One additional redundancy feature I'm trying to figure out a way to work into the design is power routing for accessories which can run on either 12 or 24 volts. The amount of larger equipment which will do this is quite small, but I'm now seeing a lot of USB chargers and addon lighting modules which will run on either. It would be nice to be able to operate any equipment like that even if the 12 or 24 volt system were out of commission. It would reasonably all have to be on the same home run.
Charging current from the inverter combo is limited to 120A, and the expected charging current is only 20A so this is not necessarily a problematic limitation. However, that could imply that the charging current from the solar panels is limited to 40A, which would be unfortunate as they should be capable of producing enough wattage to push 63 A at the charging voltage. I do have another solar charge controller which will do just about that many amps, but I'm hoping that this one will actually do at least 60 from the solar alone. 4200W/60V (minimum charging voltage) is 70A, so that represents a reasonable maximum possibility.
Another goodie going into the design is a programmable under/overvoltage protection relay. In RVing this is commonly done with a moderately expensive device called a watchdog, but you can get a little box that sits on a DIN rail and does the same job for around ten dollars. It also displays voltage and current in the bargain. I'm putting one between the inlet breaker and the transfer switch, and an only slightly cheaper voltage and current meter between the other side of the transfer switch and the 120 volt panel so that I can see with a glance at the rail what is happening in both directions, and the individual battery voltages.

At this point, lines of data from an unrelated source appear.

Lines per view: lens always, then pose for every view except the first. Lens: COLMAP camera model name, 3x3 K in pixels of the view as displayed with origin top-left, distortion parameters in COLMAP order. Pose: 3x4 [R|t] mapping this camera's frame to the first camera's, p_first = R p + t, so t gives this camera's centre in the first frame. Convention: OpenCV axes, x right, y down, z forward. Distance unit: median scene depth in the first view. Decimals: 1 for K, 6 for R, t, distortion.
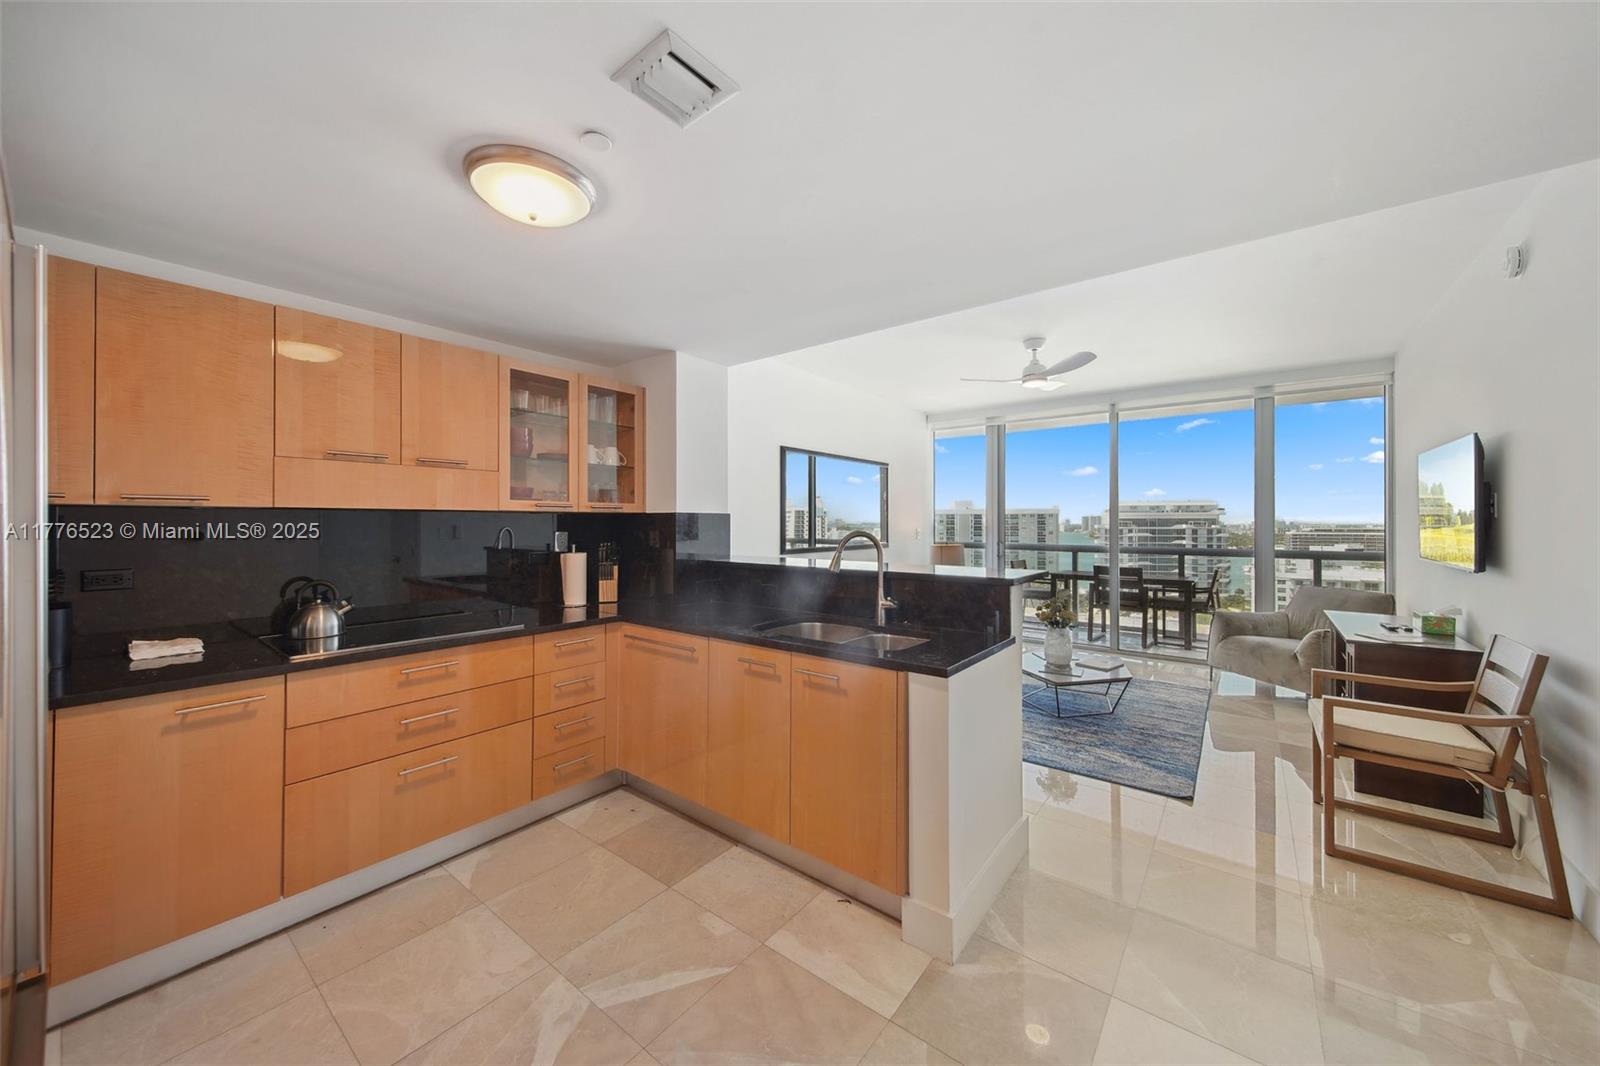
lens RADIAL K [[561.5, 0, 801.6], [0, 561.5, 521.9], [0, 0, 1]] dist [0.007562, -0.003526]
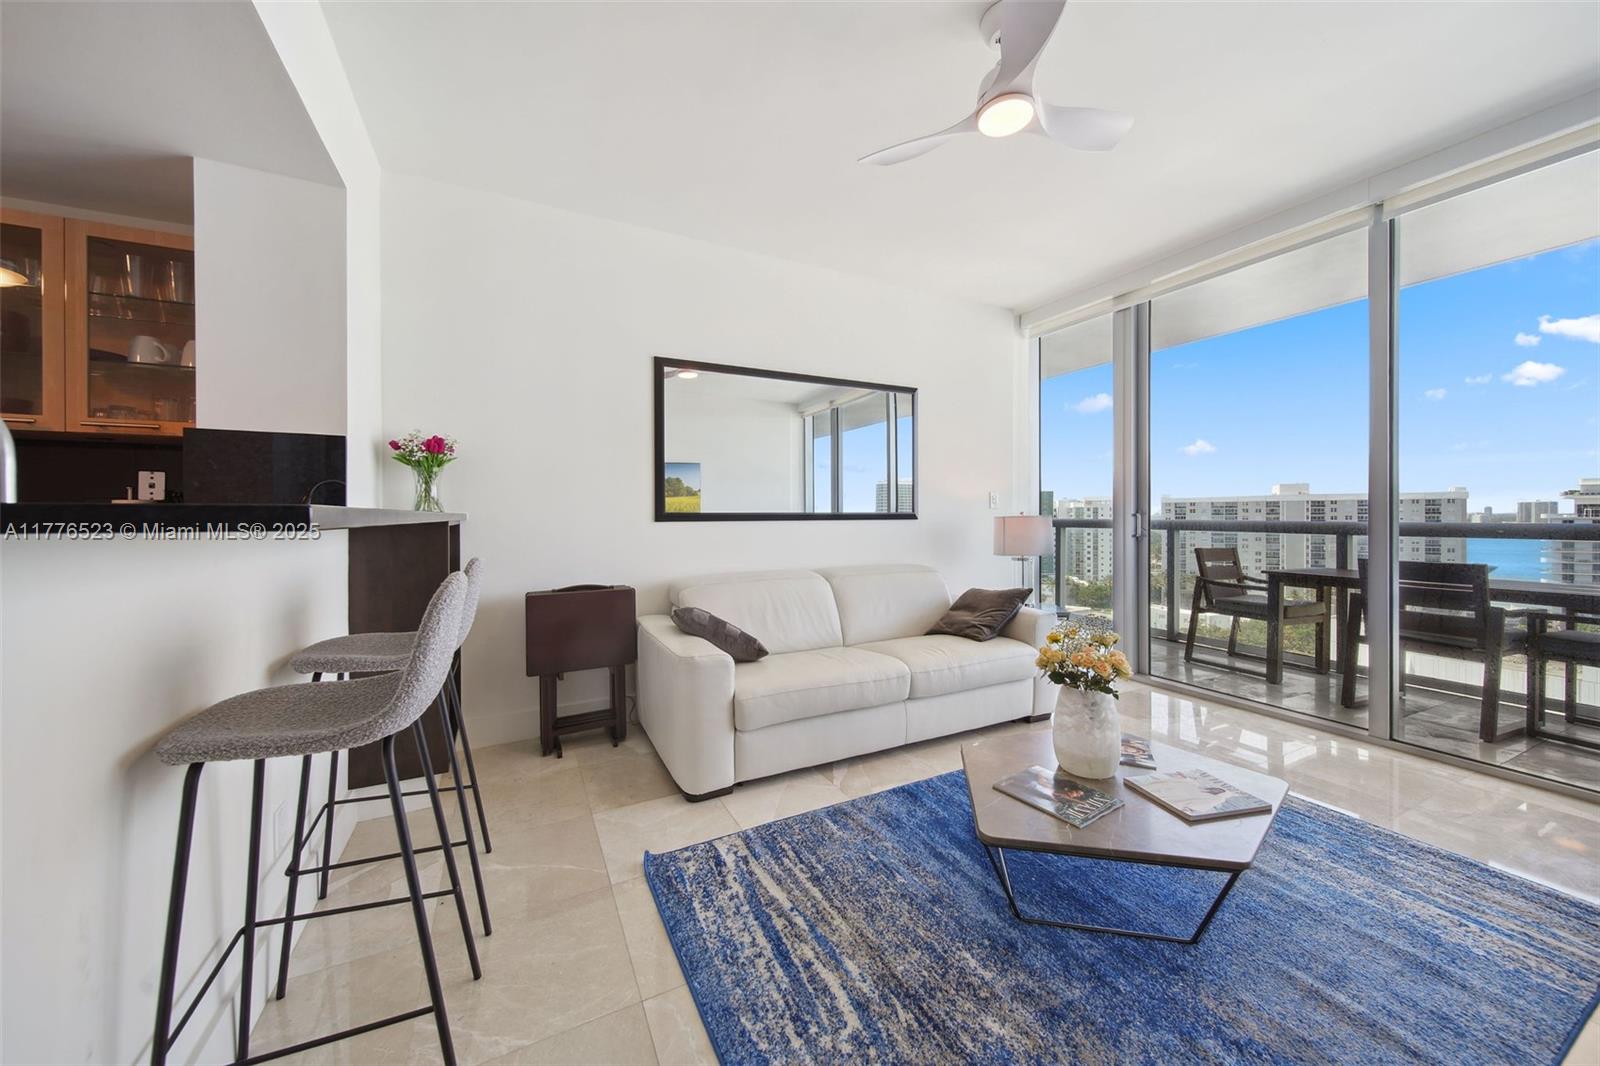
lens RADIAL K [[561.5, 0, 798.7], [0, 561.5, 516.5], [0, 0, 1]] dist [0.007562, -0.003526]
pose [[0.903284, -0.003855, -0.429026, 0.411266], [0.005829, 0.999978, 0.003288, 0.051855], [0.429003, -0.005470, 0.903286, 0.483173]]
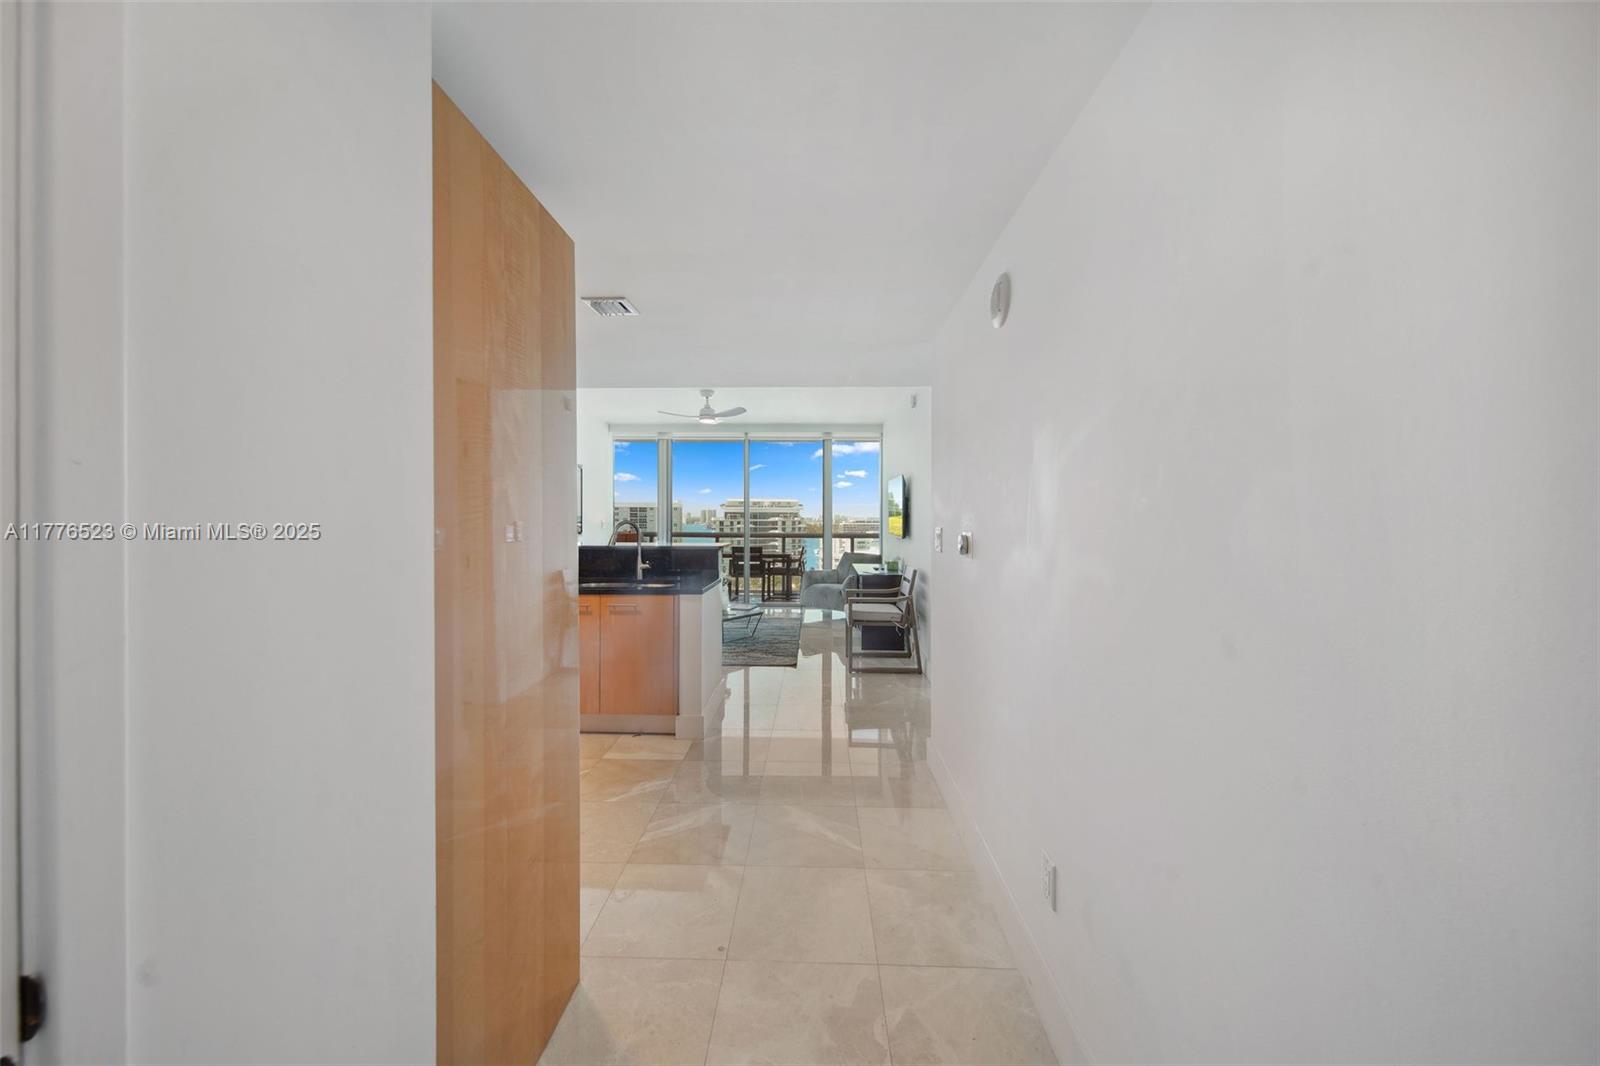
lens RADIAL K [[561.5, 0, 789.2], [0, 561.5, 528.7], [0, 0, 1]] dist [0.007562, -0.003526]
pose [[0.814214, -0.011257, 0.580456, -0.239287], [-0.003151, 0.999712, 0.023807, 0.000161], [-0.580556, -0.021213, 0.813944, -0.293197]]
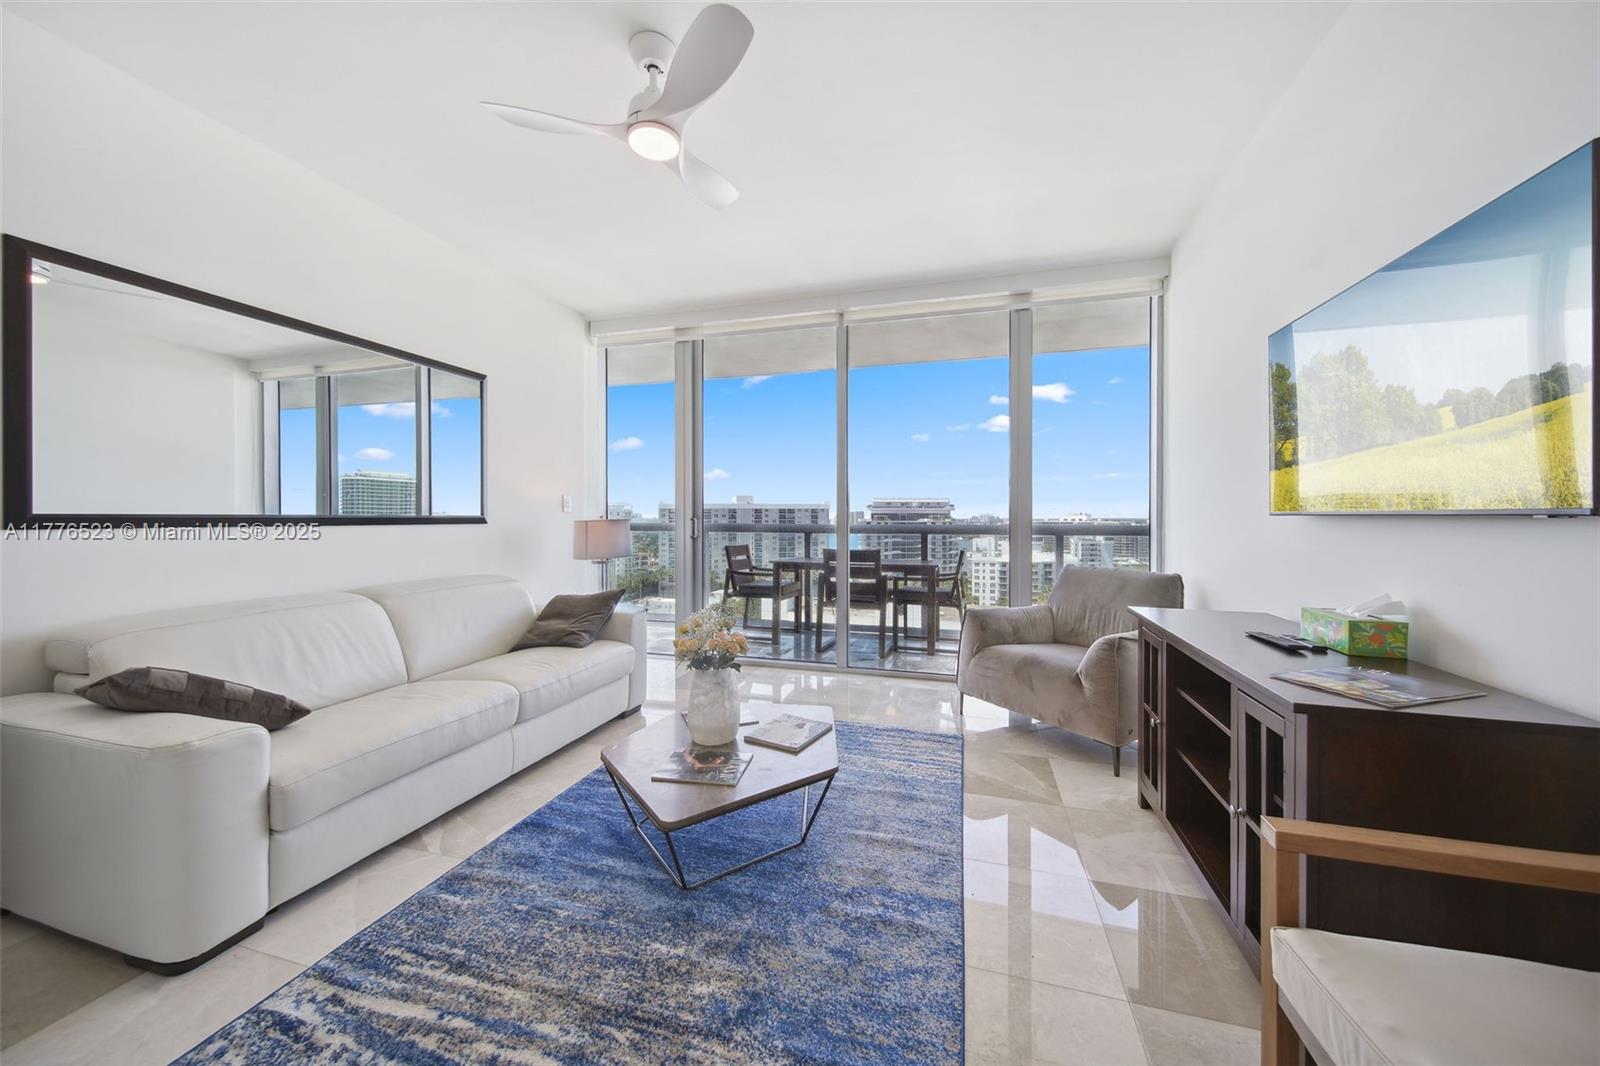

While neutrals will be broken and switched with hot leads for safety, the last nifty feature of the DIN rail comes into play when talking about the ground conductor. Instead of connecting a hot bar to the back of the breaker like a residential panel does, the rail carries the ground. Items are clipped onto the rail and not just slid on, and modules which need ground can get it by being clipped to the rail, while grounding lugs used to attach grounding wires are also grounded through their clip. DIN rail is also commonly used for factory automation, utilities control and monitoring and such, so there are all sorts of sensor and controller modules, relays, and power supplies available. It's likely this system will get reconfigured, and some of the hardware will be moved, and the rail system allows for that.